In her last chapter, Tamale elaborates on the need to accompany the decolonial project with a pan-African praxis that is intertwined with Afro-feminism. The author deplores the erasure of African and Afro-diasporic women's key contributions to pan-Africanism from historical and contemporary narratives. As she demonstrates, former and contemporary African feminists have contributed significantly to the decolonial pan-African project by networking transnationally and creating collectively debated intersectional agendas, such as the African Feminist Forum founded in Accra in 2006. Yet again, Tamale highlights the ways in which women and other minorities are sidelined and culturally depreciated, as exemplified by the Dakar-based Monument de la Renaissance Africaine, as well as by global institutions such as the International Monetary Fund (IMF) and the New Partnership for African Development (NEPAD). She analyses how these different actors undermine feminist advancements, by marginalizing them from discussions and negotiations pertaining to regional agendas and forward-looking policies. Thus, the author calls for a non-state actor-based pan-Africanism that builds on the well-being and social justice and the most socially deprived: “At the end of the day, the uniting decolonial ideology for pan-Africanism must be anti-imperialist, anti-patriarchal and anti-militarist. It must jealously safeguard the interests of those who suffer from intersectional oppression on the basis of their gender, social status, ethnic and cultural origin, sexuality, disability, age, and other grounds.”

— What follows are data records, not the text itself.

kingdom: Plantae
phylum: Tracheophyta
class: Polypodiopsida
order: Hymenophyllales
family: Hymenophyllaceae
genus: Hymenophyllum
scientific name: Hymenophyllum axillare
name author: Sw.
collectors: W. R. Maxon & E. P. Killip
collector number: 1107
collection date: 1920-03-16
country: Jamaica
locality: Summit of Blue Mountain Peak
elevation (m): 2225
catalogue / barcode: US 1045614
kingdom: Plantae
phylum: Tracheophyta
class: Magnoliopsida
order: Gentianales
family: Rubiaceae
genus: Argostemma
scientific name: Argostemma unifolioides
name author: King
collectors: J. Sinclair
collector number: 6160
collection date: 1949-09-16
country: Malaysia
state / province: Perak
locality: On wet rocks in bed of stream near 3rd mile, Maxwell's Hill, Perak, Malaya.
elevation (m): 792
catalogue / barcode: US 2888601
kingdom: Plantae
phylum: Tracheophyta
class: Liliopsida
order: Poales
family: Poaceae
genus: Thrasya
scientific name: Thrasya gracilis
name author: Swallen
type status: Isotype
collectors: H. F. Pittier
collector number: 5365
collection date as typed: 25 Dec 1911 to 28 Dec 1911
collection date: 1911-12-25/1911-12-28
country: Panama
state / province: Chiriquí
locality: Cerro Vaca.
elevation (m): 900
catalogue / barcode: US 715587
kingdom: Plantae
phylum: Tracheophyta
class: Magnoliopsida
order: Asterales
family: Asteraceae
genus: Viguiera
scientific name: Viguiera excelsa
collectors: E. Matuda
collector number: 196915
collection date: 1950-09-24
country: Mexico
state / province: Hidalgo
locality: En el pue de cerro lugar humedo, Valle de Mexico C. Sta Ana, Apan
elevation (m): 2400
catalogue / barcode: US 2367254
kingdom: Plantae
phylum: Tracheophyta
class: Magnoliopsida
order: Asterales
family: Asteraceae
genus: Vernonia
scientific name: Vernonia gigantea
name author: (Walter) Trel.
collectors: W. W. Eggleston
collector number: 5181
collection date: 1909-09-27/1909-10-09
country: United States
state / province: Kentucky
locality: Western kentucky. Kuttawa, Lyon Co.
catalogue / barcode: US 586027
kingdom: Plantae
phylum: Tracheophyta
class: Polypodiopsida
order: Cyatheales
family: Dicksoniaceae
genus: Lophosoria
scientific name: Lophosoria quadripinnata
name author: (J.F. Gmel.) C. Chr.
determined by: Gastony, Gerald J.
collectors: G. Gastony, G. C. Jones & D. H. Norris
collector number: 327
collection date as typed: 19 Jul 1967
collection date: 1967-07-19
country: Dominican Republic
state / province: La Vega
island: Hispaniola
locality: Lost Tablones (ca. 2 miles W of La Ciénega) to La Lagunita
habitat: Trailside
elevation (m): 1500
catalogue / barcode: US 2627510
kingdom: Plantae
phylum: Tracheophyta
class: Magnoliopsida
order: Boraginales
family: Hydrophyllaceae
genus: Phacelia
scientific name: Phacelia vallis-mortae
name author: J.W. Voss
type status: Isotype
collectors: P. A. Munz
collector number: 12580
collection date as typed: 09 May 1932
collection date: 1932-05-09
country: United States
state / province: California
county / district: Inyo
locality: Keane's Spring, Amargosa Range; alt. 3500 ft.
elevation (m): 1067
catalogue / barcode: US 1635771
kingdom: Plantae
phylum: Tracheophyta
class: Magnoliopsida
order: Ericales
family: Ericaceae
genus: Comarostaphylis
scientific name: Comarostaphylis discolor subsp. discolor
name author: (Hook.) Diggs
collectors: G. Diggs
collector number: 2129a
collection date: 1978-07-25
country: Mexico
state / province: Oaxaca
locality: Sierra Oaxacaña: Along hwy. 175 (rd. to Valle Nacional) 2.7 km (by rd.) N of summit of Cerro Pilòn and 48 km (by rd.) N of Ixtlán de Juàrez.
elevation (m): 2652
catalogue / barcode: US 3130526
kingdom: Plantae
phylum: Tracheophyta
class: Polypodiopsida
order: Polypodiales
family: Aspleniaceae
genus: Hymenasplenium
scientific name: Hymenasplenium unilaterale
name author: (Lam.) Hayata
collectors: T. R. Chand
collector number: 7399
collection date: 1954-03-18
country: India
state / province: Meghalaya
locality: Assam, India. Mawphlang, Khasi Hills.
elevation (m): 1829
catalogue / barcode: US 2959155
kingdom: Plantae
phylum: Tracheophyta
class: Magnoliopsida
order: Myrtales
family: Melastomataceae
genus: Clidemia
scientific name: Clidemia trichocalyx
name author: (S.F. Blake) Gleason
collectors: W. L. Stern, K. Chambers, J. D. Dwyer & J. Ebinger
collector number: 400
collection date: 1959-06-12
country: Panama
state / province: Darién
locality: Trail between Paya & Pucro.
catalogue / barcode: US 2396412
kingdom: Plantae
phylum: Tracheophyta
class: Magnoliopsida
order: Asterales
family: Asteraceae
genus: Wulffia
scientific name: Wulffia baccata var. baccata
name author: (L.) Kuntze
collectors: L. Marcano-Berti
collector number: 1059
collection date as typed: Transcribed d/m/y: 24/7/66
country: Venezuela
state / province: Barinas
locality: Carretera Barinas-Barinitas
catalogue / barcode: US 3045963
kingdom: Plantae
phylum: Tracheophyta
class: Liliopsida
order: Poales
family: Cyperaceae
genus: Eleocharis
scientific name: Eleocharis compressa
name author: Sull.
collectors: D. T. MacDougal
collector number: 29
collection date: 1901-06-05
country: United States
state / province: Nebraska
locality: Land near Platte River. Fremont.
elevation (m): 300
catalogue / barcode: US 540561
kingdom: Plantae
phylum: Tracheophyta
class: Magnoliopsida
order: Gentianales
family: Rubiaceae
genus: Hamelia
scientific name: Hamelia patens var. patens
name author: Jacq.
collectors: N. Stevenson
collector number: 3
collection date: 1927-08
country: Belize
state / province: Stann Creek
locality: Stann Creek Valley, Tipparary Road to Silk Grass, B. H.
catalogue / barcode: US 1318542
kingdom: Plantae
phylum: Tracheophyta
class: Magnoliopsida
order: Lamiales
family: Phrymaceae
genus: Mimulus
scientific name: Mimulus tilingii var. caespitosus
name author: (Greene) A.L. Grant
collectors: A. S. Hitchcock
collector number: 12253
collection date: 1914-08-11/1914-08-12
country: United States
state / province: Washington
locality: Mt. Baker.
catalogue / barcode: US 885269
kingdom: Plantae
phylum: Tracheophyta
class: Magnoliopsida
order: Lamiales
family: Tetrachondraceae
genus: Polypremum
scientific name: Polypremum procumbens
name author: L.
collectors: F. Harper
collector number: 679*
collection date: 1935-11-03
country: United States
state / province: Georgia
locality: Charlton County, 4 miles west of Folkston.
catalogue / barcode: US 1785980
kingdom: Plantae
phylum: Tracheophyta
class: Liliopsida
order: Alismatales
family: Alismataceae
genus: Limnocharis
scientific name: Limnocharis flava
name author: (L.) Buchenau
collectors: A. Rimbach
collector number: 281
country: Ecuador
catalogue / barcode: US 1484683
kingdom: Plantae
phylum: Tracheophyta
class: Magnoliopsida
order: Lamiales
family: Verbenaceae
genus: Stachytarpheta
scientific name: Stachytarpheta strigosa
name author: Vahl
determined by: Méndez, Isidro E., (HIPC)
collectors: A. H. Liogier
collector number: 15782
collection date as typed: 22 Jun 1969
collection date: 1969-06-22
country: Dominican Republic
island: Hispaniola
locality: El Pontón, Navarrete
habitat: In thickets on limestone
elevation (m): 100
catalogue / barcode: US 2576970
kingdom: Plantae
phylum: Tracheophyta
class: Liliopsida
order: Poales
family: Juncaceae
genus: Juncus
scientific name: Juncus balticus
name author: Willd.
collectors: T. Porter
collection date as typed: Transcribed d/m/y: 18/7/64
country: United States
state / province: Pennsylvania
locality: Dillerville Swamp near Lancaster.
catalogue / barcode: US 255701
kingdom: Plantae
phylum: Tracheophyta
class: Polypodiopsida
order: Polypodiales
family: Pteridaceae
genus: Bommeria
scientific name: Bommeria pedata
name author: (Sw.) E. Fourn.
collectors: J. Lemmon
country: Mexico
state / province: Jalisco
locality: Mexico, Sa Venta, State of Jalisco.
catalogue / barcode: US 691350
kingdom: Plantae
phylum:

The author concludes with what she calls the current digital colonization, namely the extraction of digital data from African utilizers in order to serve the profits of multinational corporations outside the continent. Following an analysis of this process, the author restates the need to be vigilant about these processes and calls for decolonial and feminist ways of utilizing digitization by women of Africa following transnational and inclusive practices that serve the emancipation of the whole.
Through the different examples and analyses covered, Decolonization and Afro-Feminism proves to be a valuable contribution to critically engage with local, regional, and international policies and attempt at constructing new social realistic utopias, in addition to contemporary scholarship on decoloniality and intersectionality. As a scholar working on Black European women's mobilizations, and being aware of the debates pertaining to the scope of Afro-feminism, one question unresolved for me is the extent to which the category of race – which Tamale sees as constitutive of Afro-feminism – is relevant to African settings outside of international interactions and countries that were highly marked by European settlers’ structural racism. It would be interesting to follow up by considering if and what kind of racialization mechanisms play a role at an interregional level, and in countries that have been marked by colonization without having been as structurally marked by racism in postcolonial settings. My question to the author would thus be should Afro-feminism be reconceptualized from an African standpoint that reconsiders the meanings and operationality of race according to the different continental expressions? And if yes, what new conceptualizations of race can the multiple African contexts provide to enhance our general understanding of decolonization and intersectionality?